*Dataset content*
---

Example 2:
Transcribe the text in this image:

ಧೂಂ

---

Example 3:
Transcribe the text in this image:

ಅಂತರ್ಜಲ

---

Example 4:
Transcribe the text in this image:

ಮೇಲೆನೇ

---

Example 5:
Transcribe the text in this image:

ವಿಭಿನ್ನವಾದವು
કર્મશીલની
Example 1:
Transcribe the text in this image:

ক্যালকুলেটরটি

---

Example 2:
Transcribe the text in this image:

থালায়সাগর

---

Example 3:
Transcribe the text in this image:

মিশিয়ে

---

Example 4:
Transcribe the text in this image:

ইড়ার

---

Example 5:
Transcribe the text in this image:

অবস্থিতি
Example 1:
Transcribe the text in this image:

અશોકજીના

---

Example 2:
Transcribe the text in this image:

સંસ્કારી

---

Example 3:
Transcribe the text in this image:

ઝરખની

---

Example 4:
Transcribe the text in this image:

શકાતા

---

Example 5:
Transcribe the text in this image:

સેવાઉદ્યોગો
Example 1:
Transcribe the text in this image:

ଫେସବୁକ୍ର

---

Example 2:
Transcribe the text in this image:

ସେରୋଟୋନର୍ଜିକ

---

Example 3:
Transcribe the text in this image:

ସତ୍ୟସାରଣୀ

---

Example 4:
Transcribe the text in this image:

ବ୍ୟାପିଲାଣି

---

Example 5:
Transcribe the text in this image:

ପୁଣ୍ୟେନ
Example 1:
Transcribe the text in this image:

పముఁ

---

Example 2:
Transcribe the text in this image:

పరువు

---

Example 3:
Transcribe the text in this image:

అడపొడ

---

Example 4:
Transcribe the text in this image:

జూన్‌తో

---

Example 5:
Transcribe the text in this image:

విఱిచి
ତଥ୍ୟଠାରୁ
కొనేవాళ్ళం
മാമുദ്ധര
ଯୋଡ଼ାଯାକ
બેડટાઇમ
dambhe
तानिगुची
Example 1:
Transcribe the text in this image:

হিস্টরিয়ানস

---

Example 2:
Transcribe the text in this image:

*Stated problem*
Please rewrite the items from the beginning through the line containing "ক্যালকুলেটরটি", replacing "Transcribe" with "Copy out" and leaving everything else unchanged.

*Result of the task*
---

Example 2:
Copy out the text in this image:

ಧೂಂ

---

Example 3:
Copy out the text in this image:

ಅಂತರ್ಜಲ

---

Example 4:
Copy out the text in this image:

ಮೇಲೆನೇ

---

Example 5:
Copy out the text in this image:

ವಿಭಿನ್ನವಾದವು
કર્મશીલની
Example 1:
Copy out the text in this image:

ক্যালকুলেটরটি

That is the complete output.